--- Provided data ---
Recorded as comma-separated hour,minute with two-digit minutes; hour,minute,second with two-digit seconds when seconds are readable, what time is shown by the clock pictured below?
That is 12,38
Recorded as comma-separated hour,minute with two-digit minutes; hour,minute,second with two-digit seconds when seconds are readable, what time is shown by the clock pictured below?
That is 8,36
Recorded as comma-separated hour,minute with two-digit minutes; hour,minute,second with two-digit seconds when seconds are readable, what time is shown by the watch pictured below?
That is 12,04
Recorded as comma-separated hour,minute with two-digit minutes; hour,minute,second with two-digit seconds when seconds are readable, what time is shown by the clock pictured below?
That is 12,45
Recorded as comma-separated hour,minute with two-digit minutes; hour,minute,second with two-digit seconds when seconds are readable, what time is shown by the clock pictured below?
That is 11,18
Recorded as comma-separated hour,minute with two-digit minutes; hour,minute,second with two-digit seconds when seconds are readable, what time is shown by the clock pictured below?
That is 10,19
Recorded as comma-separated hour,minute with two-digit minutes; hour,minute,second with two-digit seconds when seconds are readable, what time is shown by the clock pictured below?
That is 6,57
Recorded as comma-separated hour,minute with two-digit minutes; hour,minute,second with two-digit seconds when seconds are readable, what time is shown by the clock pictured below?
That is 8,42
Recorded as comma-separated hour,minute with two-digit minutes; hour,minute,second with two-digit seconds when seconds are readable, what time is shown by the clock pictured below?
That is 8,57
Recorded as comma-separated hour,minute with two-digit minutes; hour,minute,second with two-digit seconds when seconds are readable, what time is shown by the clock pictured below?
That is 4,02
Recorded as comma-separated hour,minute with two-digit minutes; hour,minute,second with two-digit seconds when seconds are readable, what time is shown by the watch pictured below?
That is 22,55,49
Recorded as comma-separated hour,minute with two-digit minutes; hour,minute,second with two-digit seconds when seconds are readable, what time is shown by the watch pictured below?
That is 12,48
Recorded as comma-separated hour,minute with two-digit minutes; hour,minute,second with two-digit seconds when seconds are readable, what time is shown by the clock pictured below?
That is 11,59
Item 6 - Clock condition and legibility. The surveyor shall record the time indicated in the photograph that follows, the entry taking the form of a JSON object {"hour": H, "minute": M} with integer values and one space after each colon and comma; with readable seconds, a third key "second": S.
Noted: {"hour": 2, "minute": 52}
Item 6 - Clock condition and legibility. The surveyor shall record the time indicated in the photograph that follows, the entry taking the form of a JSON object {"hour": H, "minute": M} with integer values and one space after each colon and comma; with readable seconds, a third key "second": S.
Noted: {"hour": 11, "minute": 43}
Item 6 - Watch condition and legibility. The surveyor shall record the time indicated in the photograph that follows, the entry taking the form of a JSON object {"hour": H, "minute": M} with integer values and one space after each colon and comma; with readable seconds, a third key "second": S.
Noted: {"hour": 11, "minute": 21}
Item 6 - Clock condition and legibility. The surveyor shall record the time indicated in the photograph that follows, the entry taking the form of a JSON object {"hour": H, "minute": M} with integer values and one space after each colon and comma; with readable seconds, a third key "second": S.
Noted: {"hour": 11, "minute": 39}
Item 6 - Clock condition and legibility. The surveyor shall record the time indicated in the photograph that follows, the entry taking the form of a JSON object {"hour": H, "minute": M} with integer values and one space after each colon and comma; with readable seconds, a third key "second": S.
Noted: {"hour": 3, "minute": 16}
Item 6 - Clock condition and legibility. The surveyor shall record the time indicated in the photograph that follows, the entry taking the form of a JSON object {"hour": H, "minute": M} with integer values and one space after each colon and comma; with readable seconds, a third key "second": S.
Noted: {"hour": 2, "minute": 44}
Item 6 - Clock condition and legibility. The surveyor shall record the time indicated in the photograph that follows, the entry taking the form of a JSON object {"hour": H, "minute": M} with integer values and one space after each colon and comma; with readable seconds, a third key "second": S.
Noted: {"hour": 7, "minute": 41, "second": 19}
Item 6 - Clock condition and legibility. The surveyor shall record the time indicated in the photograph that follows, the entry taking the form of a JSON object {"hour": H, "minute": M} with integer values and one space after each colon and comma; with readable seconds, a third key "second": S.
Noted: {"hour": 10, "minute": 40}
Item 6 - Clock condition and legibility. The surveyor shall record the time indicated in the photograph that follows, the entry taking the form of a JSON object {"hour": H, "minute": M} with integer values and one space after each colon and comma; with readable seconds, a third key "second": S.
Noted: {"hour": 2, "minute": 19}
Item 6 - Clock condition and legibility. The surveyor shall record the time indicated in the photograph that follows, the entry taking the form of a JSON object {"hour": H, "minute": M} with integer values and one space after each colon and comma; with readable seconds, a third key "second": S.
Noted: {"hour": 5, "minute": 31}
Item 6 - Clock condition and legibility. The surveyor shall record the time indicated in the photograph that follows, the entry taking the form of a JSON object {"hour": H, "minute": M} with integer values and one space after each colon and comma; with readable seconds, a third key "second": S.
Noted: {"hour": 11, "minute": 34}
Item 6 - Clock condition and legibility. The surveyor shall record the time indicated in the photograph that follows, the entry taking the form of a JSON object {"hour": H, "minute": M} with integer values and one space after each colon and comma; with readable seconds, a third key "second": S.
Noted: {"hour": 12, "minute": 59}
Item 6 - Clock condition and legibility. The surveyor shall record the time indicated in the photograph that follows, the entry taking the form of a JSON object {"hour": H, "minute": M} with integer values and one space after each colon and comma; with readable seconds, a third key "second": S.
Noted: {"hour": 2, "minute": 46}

--- The task ---
Lay out all of the records above as a two-column CSV with the header input,output. Give one row per record, with its text under input and its answer under output, each in a single quoted field with any line breaks replaced by spaces.

--- The response ---
input,output
"Recorded as comma-separated hour,minute with two-digit minutes; hour,minute,second with two-digit seconds when seconds are readable, what time is shown by the clock pictured below? That is","12,38"
"Recorded as comma-separated hour,minute with two-digit minutes; hour,minute,second with two-digit seconds when seconds are readable, what time is shown by the clock pictured below? That is","8,36"
"Recorded as comma-separated hour,minute with two-digit minutes; hour,minute,second with two-digit seconds when seconds are readable, what time is shown by the watch pictured below? That is","12,04"
"Recorded as comma-separated hour,minute with two-digit minutes; hour,minute,second with two-digit seconds when seconds are readable, what time is shown by the clock pictured below? That is","12,45"
"Recorded as comma-separated hour,minute with two-digit minutes; hour,minute,second with two-digit seconds when seconds are readable, what time is shown by the clock pictured below? That is","11,18"
"Recorded as comma-separated hour,minute with two-digit minutes; hour,minute,second with two-digit seconds when seconds are readable, what time is shown by the clock pictured below? That is","10,19"
"Recorded as comma-separated hour,minute with two-digit minutes; hour,minute,second with two-digit seconds when seconds are readable, what time is shown by the clock pictured below? That is","6,57"
"Recorded as comma-separated hour,minute with two-digit minutes; hour,minute,second with two-digit seconds when seconds are readable, what time is shown by the clock pictured below? That is","8,42"
"Recorded as comma-separated hour,minute with two-digit minutes; hour,minute,second with two-digit seconds when seconds are readable, what time is shown by the clock pictured below? That is","8,57"
"Recorded as comma-separated hour,minute with two-digit minutes; hour,minute,second with two-digit seconds when seconds are readable, what time is shown by the clock pictured below? That is","4,02"
"Recorded as comma-separated hour,minute with two-digit minutes; hour,minute,second with two-digit seconds when seconds are readable, what time is shown by the watch pictured below? That is","22,55,49"
"Recorded as comma-separated hour,minute with two-digit minutes; hour,minute,second with two-digit seconds when seconds are readable, what time is shown by the watch pictured below? That is","12,48"
"Recorded as comma-separated hour,minute with two-digit minutes; hour,minute,second with two-digit seconds when seconds are readable, what time is shown by the clock pictured below? That is","11,59"
"Item 6 - Clock condition and legibility. The surveyor shall record the time indicated in the photograph that follows, the entry taking the form of a JSON object {""hour"": H, ""minute"": M} with integer values and one space after each colon and comma; with readable seconds, a third key ""second"": S. Noted:","{""hour"": 2, ""minute"": 52}"
"Item 6 - Clock condition and legibility. The surveyor shall record the time indicated in the photograph that follows, the entry taking the form of a JSON object {""hour"": H, ""minute"": M} with integer values and one space after each colon and comma; with readable seconds, a third key ""second"": S. Noted:","{""hour"": 11, ""minute"": 43}"
"Item 6 - Watch condition and legibility. The surveyor shall record the time indicated in the photograph that follows, the entry taking the form of a JSON object {""hour"": H, ""minute"": M} with integer values and one space after each colon and comma; with readable seconds, a third key ""second"": S. Noted:","{""hour"": 11, ""minute"": 21}"
"Item 6 - Clock condition and legibility. The surveyor shall record the time indicated in the photograph that follows, the entry taking the form of a JSON object {""hour"": H, ""minute"": M} with integer values and one space after each colon and comma; with readable seconds, a third key ""second"": S. Noted:","{""hour"": 11, ""minute"": 39}"
"Item 6 - Clock condition and legibility. The surveyor shall record the time indicated in the photograph that follows, the entry taking the form of a JSON object {""hour"": H, ""minute"": M} with integer values and one space after each colon and comma; with readable seconds, a third key ""second"": S. Noted:","{""hour"": 3, ""minute"": 16}"
"Item 6 - Clock condition and legibility. The surveyor shall record the time indicated in the photograph that follows, the entry taking the form of a JSON object {""hour"": H, ""minute"": M} with integer values and one space after each colon and comma; with readable seconds, a third key ""second"": S. Noted:","{""hour"": 2, ""minute"": 44}"
"Item 6 - Clock condition and legibility. The surveyor shall record the time indicated in the photograph that follows, the entry taking the form of a JSON object {""hour"": H, ""minute"": M} with integer values and one space after each colon and comma; with readable seconds, a third key ""second"": S. Noted:","{""hour"": 7, ""minute"": 41, ""second"": 19}"
"Item 6 - Clock condition and legibility. The surveyor shall record the time indicated in the photograph that follows, the entry taking the form of a JSON object {""hour"": H, ""minute"": M} with integer values and one space after each colon and comma; with readable seconds, a third key ""second"": S. Noted:","{""hour"": 10, ""minute"": 40}"
"Item 6 - Clock condition and legibility. The surveyor shall record the time indicated in the photograph that follows, the entry taking the form of a JSON object {""hour"": H, ""minute"": M} with integer values and one space after each colon and comma; with readable seconds, a third key ""second"": S. Noted:","{""hour"": 2, ""minute"": 19}"
"Item 6 - Clock condition and legibility. The surveyor shall record the time indicated in the photograph that follows, the entry taking the form of a JSON object {""hour"": H, ""minute"": M} with integer values and one space after each colon and comma; with readable seconds, a third key ""second"": S. Noted:","{""hour"": 5, ""minute"": 31}"
"Item 6 - Clock condition and legibility. The surveyor shall record the time indicated in the photograph that follows, the entry taking the form of a JSON object {""hour"": H, ""minute"": M} with integer values and one space after each colon and comma; with readable seconds, a third key ""second"": S. Noted:","{""hour"": 11, ""minute"": 34}"
"Item 6 - Clock condition and legibility. The surveyor shall record the time indicated in the photograph that follows, the entry taking the form of a JSON object {""hour"": H, ""minute"": M} with integer values and one space after each colon and comma; with readable seconds, a third key ""second"": S. Noted:","{""hour"": 12, ""minute"": 59}"
"Item 6 - Clock condition and legibility. The surveyor shall record the time indicated in the photograph that follows, the entry taking the form of a JSON object {""hour"": H, ""minute"": M} with integer values and one space after each colon and comma; with readable seconds, a third key ""second"": S. Noted:","{""hour"": 2, ""minute"": 46}"